● **Aim of the exercise**: Look for the string "Example" in the data below, and copy each line that holds it.

(Stored items from a collection)
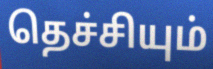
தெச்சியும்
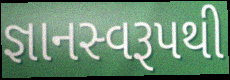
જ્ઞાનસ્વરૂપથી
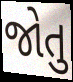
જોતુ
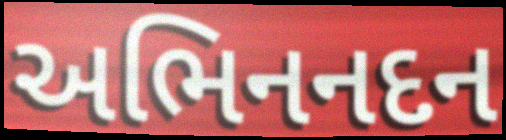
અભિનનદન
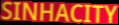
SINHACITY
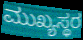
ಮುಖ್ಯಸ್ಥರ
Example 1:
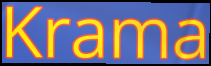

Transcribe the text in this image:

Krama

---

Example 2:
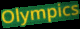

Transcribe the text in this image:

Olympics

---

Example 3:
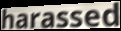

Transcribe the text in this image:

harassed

==

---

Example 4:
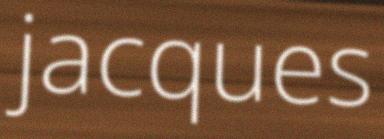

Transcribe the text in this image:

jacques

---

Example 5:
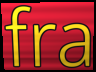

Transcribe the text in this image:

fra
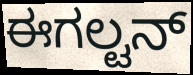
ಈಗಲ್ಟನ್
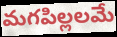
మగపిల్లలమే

● **Output for this exercise**:
Example 1:
Example 2:
Example 3:
Example 4:
Example 5:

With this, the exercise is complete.